Présidence de M. Jean-Marie Voumard, premier vice-président
Le président. Merci. Concernant cette demande de renvoi, je passe la parole à Mme Jocelyne Haller.
Mme Jocelyne Haller (EAG), rapporteuse de minorité. Je vous remercie, Monsieur le président. Je regrette, encore une fois, que l'on veuille atermoyer, parce que c'est simplement une manière de reporter le débat. Lors de la dernière session, il y avait une certaine sympathie à l'égard de ce projet de loi, indépendamment des questions qui peuvent se poser sur la compatibilité avec le droit supérieur. Je crois que la volonté de donner un signal politique extrêmement clair contre les risques d'emprunts compulsifs a été établie. L'important - et il s'agit de bien le comprendre - c'est qu'il n'est pas question de proscrire le petit crédit, mais simplement de lui mettre des entraves, notamment au petit crédit agressif. Il est pour nous extrêmement important de conserver une zone préservée dans le domaine public, dans le domaine privé visible du domaine public ainsi qu'à l'intérieur et aux abords des bâtiments publics, cela pour éviter ce fléau qu'est aujourd'hui l'endettement.

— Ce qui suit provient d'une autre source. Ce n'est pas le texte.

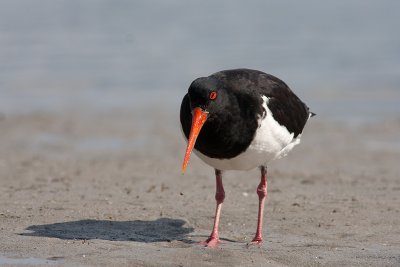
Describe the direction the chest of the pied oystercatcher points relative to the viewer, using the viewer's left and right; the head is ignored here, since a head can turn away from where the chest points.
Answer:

Lorsque l'endettement est déjà là, il est bien trop tard pour agir ! Ce que nous voulons, c'est une véritable politique de prévention. On comprend bien que les intérêts des instituts de prêt ne sont pas compatibles avec cette vision-là, mais à un moment donné, il s'agit aussi de se positionner très clairement entre la liberté du commerce et l'intérêt public prépondérant - il faudra bien choisir ! Nous avons entendu dire tout à l'heure que les Ports Francs ont une importance économique considérable; si cela est au prix de la transparence, alors nous devrons sérieusement nous inquiéter de la manière dont nous nous développerons sur le plan économique. Pour ces motifs, je vous propose de rejeter le renvoi en commission, qui n'est qu'une manoeuvre dilatoire. Je vous remercie de votre attention.
Le président. Merci. Nous passons au vote sur la demande de renvoi à la commission de l'économie. (Remarque.) Oui, bien sûr qu'il y a un vote ! (Remarque.) Le débat a lieu après. (Le résultat du vote s'affiche.) Avec 54 oui, le projet de loi reste en plénière et nous continuons le débat.
Des voix. Mais non !
Le président. Ah, non ! Pardon: avec 54 oui, le projet de loi est renvoyé en commission !
Mis aux voix, le renvoi du rapport sur le projet de loi 11797 à la commission de l'économie est adopté par 54 oui contre 36 non et 1 abstention.